If you come knocking at our home or business and no one answers, chances are you can find us chilling at a campground somewhere. It's an activity that, for some odd reason, we find remarkable. There's something cathartic about the simplicity while enjoying the outdoors and all that it offers.
I’ve been a lifelong conservative and primarily a Republican. I remember attending presidential campaign rallies with the whole family as a kid. The first election I voted in was in 1981, which saw Ronald Reagan become the 40th President of the United States. It was an exciting time for the country and for me personally. Going to college in Richmond, KY, I had to register there. I recall the then state-of-the-art election booth that contained levers to pull, indicating your ballot selections. How time flies!
Following Barack Obama’s election, I became active in the Haywood County Tea Party. During the early days of the Tea Party, it was made up of all manner of folks, Republicans, Independents, and Democrats, all who were concerned about President Obama’s idea of "fundamentally transforming" the nation. Over time, the Tea Party's direction shifted. Not being a person who engages in public protests, I chose to discontinue that affiliation.

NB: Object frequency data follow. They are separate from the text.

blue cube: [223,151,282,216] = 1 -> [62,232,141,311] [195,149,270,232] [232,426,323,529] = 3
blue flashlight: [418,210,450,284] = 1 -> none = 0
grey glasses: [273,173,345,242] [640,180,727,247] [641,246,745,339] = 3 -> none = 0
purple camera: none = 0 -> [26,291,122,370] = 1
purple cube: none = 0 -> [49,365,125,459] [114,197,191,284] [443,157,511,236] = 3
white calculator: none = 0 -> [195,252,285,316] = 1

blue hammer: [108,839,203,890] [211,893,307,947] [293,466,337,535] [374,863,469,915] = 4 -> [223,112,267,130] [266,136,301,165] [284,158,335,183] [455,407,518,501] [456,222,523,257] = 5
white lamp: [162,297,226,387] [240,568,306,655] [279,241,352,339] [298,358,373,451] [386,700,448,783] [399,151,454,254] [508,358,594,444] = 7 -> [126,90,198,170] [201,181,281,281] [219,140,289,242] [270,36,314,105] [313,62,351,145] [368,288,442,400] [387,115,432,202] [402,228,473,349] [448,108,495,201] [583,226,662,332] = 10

Towards the end of 2017, the local Republican Party experienced some division. I was not an active participant in party activities at the time, but neither did I want to choose sides. As a result, I changed my voting status to Independent, though my conservative values remained.
In 2024 and into 2025, like many of you, I have grown dissatisfied with our representation in Raleigh. I’m not a believer in complaining without also offering a solution. In this case, I feel my representation will be that solution. As a result, I’ve changed my party affiliation back to Republican in order to challenge Mr. Pless in the 2026 primary.
Are you tired of representation that works against its constituency? Help me make a positive difference for Haywood and Madison Counties.